Morris Keesan wrote: [...]

Gur ynfg fragrapr bs gur frpbaq cnentencu bs gur qrfpevcgvba
bs gur fvmrbs bcrengbe fnlf, "Vs gur glcr bs gur bcrenaq vf
n inevnoyr yratgu neenl glcr, gur bcrenaq vf rinyhngrq;
bgurejvfr, gur bcrenaq vf abg rinyhngrq naq gur erfhyg vf na
vagrtre pbafgnag."

Yvxr bguref, zl svefg gubhtug jnf gung gur orunivbe jnf
haqrsvarq be vzcyrzragngvba qrsvarq orpnhfr bs gur vaperzrag
rkcerffvba, ohg gung rkcerffvba vf abg rinyhngrq.

Please don't do that again.

The last sentence of the second paragraph of the description
of the sizeof operator says, "If the type of the operand is
a variable length array type, the operand is evaluated;
otherwise, the operand is not evaluated and the result is an
integer constant."

Like others, my first thought was that the behavior was
undefined or implementation defined because of the increment
expression, but that expression is not evaluated.

rot13 is trivial, boring and impolite.

rot13 is a perfectly legitimate way to discuss something without
spoiling it for others who might want to figure it out for themselves.

 

[Alan Curry]

#include <stdio.h>

int main(void)
{
char new = 'z';

printf("%c %ld %c\n",new,(long)sizeof(new++),new);

return(0);
}

The hard part being, of course, remembering what sort of automatic
conversions apply to new++

I seem to recall these being defined in various circumstances:

usual arithmetic conversions
integer promotions
default argument promotions
default maze of promotion
usual twisty conversions

....all different.

Now will one of those result in new++ being an int?

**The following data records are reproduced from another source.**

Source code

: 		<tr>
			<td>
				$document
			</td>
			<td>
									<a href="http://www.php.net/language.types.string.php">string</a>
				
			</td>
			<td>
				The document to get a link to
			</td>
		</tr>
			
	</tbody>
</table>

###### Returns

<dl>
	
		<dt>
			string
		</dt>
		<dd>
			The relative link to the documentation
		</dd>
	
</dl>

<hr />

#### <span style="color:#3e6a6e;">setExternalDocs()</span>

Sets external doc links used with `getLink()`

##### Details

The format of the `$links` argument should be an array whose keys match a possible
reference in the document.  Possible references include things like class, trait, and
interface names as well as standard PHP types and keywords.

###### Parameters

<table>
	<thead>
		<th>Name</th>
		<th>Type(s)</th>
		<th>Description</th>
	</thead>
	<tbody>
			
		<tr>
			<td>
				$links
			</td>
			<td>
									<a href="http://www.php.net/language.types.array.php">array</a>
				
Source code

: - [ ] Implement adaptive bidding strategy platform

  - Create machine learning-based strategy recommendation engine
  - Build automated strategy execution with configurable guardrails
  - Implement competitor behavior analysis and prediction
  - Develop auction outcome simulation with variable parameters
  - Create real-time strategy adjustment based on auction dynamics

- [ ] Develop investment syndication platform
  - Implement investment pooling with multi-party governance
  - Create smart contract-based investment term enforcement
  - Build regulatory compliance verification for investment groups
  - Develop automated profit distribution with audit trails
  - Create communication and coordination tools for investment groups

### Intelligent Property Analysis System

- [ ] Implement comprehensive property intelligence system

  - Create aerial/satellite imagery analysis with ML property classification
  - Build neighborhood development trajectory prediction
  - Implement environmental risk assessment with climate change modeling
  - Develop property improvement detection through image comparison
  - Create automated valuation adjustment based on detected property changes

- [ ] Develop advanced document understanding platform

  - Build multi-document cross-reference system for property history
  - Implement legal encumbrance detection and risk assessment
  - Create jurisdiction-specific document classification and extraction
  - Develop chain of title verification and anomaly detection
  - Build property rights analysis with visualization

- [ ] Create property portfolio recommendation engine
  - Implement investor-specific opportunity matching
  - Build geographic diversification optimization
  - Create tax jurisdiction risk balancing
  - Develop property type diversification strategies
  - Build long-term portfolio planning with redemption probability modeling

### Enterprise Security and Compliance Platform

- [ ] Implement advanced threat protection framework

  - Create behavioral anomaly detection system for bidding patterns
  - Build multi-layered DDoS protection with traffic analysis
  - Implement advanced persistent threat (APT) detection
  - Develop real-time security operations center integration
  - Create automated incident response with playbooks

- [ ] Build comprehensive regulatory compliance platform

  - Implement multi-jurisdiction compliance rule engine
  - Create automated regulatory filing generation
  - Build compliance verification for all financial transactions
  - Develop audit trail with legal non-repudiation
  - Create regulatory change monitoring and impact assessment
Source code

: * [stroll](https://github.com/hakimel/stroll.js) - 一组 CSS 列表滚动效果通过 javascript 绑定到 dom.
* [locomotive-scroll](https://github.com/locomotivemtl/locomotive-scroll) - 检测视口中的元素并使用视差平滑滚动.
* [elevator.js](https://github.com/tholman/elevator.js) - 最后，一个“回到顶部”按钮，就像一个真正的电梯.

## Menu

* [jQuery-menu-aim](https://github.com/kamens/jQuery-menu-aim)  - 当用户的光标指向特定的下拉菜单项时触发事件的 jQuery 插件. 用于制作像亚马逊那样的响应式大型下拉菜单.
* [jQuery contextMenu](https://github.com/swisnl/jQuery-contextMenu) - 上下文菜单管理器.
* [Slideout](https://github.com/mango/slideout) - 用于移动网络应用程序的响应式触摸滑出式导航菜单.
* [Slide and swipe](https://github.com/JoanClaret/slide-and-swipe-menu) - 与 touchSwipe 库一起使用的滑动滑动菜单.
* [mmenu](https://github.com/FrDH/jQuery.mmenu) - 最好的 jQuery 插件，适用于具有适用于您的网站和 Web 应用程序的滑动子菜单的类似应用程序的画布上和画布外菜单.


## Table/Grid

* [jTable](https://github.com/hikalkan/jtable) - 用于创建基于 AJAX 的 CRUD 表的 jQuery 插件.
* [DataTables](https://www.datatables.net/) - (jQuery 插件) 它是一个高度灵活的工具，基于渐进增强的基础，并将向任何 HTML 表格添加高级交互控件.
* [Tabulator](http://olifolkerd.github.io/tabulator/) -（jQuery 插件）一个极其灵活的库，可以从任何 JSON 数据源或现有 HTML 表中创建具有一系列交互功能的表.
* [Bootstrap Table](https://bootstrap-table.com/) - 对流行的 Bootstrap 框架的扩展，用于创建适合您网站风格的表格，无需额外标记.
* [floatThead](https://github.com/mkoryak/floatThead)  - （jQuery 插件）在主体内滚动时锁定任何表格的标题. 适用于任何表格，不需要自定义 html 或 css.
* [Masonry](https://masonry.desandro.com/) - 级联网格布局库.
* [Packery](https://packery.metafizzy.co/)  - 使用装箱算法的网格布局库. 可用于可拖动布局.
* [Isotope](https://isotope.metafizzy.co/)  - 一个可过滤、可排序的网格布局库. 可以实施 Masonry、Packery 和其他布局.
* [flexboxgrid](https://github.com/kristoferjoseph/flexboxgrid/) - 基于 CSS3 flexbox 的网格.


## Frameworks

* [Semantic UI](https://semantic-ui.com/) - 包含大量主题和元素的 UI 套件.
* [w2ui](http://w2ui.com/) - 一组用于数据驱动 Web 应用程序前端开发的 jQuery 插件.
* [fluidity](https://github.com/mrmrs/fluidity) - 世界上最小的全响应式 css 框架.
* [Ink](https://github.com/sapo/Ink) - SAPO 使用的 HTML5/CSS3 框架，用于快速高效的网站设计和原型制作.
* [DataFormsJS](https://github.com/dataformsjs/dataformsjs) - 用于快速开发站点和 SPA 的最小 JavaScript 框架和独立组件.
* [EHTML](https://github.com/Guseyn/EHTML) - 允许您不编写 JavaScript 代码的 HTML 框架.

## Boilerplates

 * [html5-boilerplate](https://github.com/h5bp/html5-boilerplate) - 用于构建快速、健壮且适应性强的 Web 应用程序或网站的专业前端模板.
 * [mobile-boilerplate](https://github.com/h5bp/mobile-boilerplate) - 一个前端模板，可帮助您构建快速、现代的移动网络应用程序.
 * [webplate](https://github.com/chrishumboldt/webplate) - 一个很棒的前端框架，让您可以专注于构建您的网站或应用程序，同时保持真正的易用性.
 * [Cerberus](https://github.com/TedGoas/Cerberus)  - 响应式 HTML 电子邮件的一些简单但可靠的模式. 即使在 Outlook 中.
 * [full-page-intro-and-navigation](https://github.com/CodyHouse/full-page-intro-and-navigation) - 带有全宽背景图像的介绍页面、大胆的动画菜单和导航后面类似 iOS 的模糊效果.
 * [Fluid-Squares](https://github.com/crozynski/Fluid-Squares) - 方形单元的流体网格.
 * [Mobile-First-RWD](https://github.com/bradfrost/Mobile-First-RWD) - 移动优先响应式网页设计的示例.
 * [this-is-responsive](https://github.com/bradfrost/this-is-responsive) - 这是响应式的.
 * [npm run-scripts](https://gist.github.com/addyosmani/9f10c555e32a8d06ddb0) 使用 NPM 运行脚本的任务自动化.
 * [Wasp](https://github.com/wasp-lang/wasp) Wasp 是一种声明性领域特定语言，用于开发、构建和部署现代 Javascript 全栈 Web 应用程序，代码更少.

It means new=new+1, and
the 1 is an int. Something could happen.

Before running the code, I guessed correctly. But I have a feeling it was
because there were a pair of hidden conversions that cancelled each other
out, not because there were no hidden conversions at all.

 

[Nick Keighley]

That is a common question asked by companies in there interview's..

great! So now you know the answer!

"no, there is no good reason for emulating the behaviour of sizeof"

 

[Dik T. Winter]

....
> I don't see any implementation-defined behavior. Did I miss something in my
> desire to become evil?

Isn't sizeof(int) implementation defined?